Subsequently, Santa Anna sent other troop, led by General Martin Perfecto de Cos, to San Antonio to control the city. However, in December 1835 a group of Texians fought against them and expelled them from San Antonio and Texas during the siege of Bexar. Flores went to the aid of those who had decided to stay in Bexar after the battle, supplying them food, cattle and other goods. Taking advantage of the meeting of the Mexican soldiers with the residents of San Antonio in January 1836, Flores worked in a committee in order to elaborate possible resolutions to the conflict.

In February 1836, elections in Texas took place. Each city elected four delegates to represent them at the convention that would take place on the first of March; Gaspar Flores was one of the delegates chosen in Bexar, though José Antonio Navarro, José Francisco Ruiz and Erasmo Seguin all opposed him in the political race.

Two weeks later, Texas received information that Santa Anna was on its way to Texas to occupy San Antonio with several thousand troops. However, almost immediately after the town had heard the news young men joined the local militia or acted as messengers. After the fall of the Alamo, Flores and Seguin brought many families to eastern Texas, to protect them from conflict.

Flores died on September 6, 1836, after the battle of San Jacinto, having managed to go a few miles east of San Felipe. He probably died of a fever that struck the area.

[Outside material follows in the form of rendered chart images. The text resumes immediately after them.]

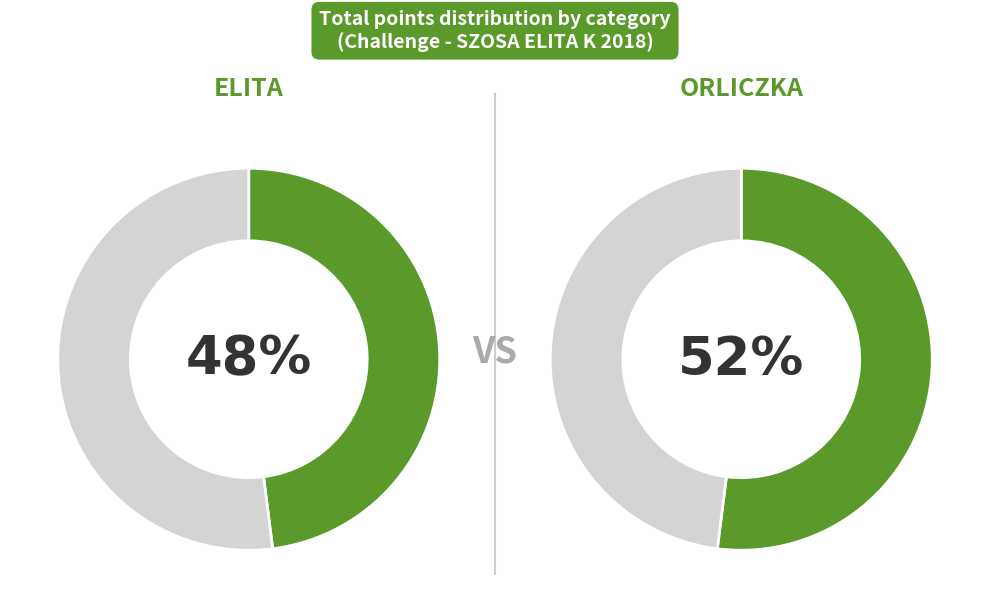

How many segments does this pie chart have?

2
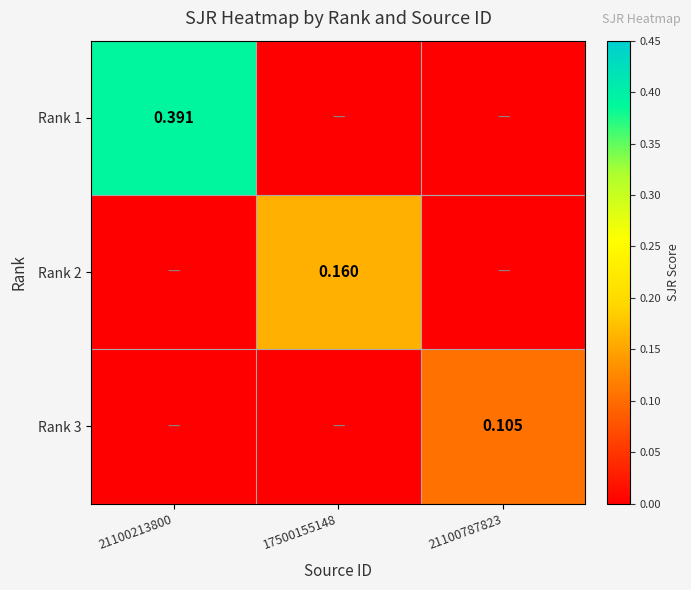

At 17500155148, list the series in order from smallest to largest.

Rank 1, Rank 3, Rank 2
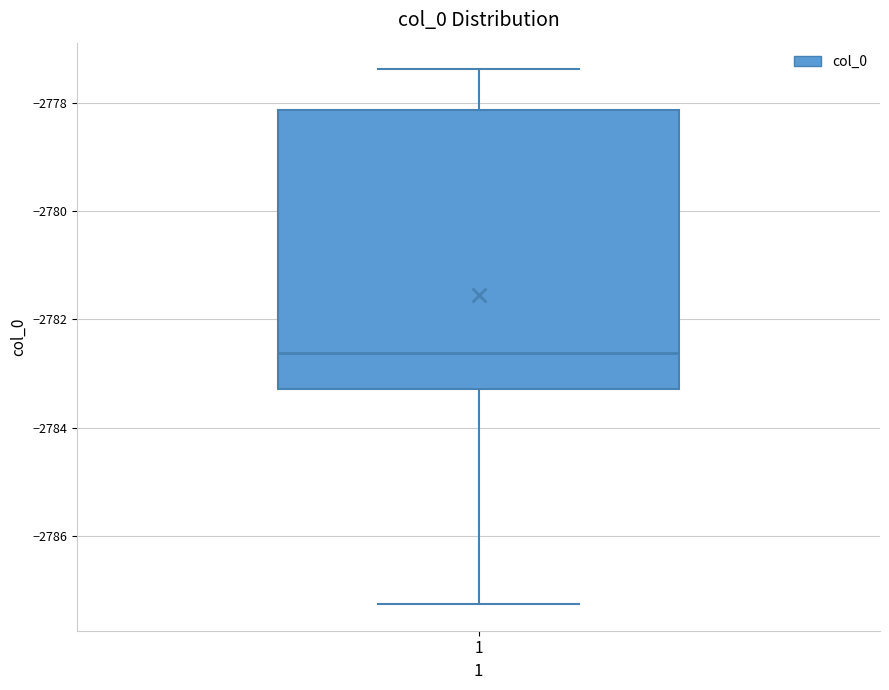

Read this box plot against the y-axis: the position of the median line, the range covered by the box, and the ends of both whiskers. The values are not printed on the chart, so give them approximately, as read against the axis.

median -2782.6, box -2783.2 to -2778.2, whiskers -2787.2 to -2777.4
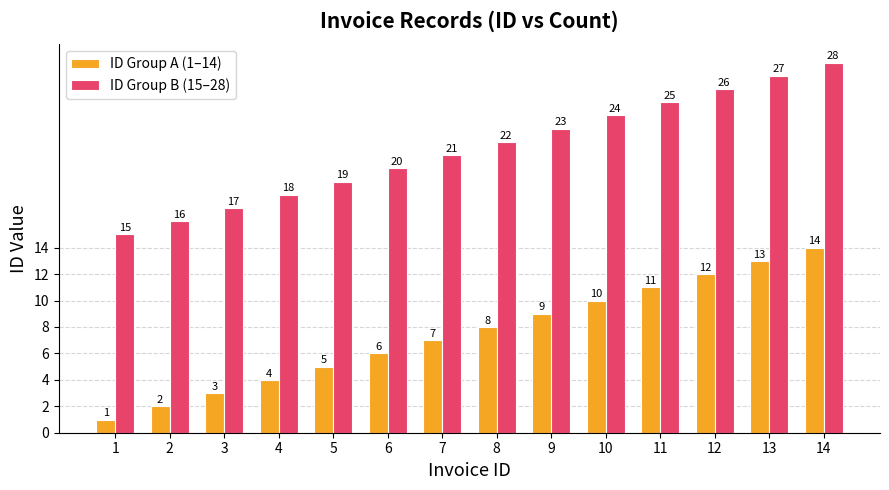

What is the approximate value of ID Group A (1–14) at 9, to the nearest 5?

10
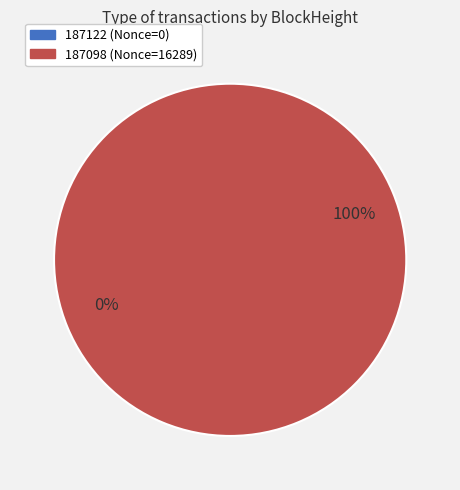

To the nearest percent, what is the difference between the 187122 and 187098 slice percentages?

100%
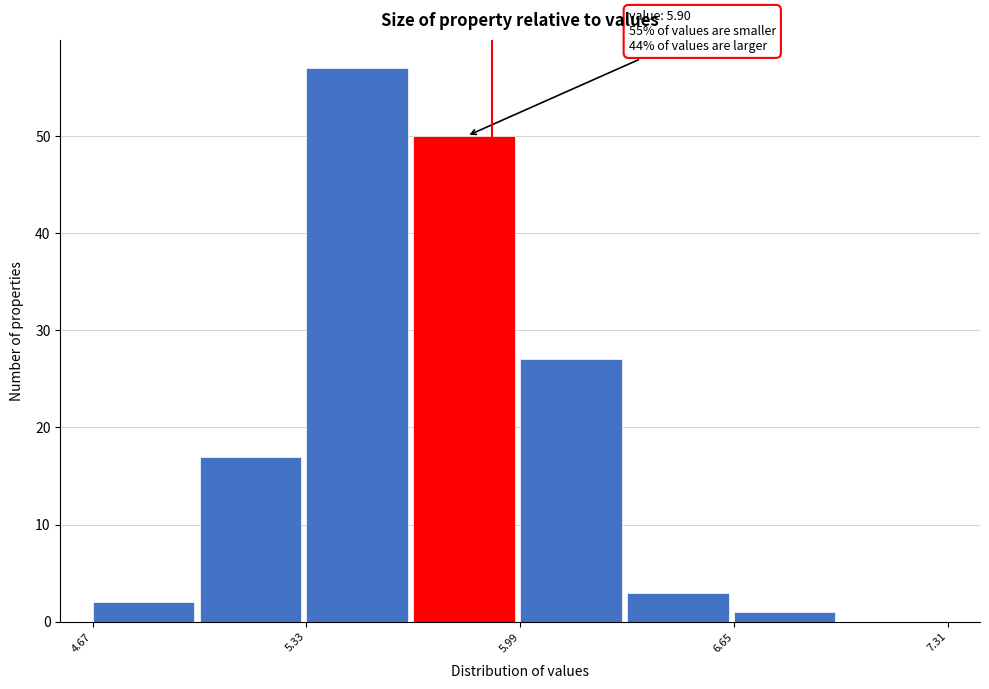

Around what value on the x-axis is the tallest bar? Give the approximate position of its centre, as read against the axis.

5.5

He married twice. His second wife, Petra Zambrano, his son Nicholas, and his two sons-in-law were bequeathed his possessions on February 11, 1837.[1]

References

  1. ^ a b c Camilla Campbell (November 26, 2008). "Handbook of Texas Online: FLORES DE ABREGO, JOSÉ GASPAR MARÍA". Handbook of Texas Online. Consulted in May 22–26, 2010.
  2. ^ La Odisea de los canarios en Texas y Luisiana (The Odyssey of the canarians in Texas and Louisiana), by José Manuel Balbuena Castellano. Chapter IV. Organización de los isleños: Los Ediles de San Antonio (Of the Islanders organization: The city fathers of San Antonio), page 46. Anroart Ediciones, SL. 2007., p. 46. Anroart Ediciones, SL. 2007.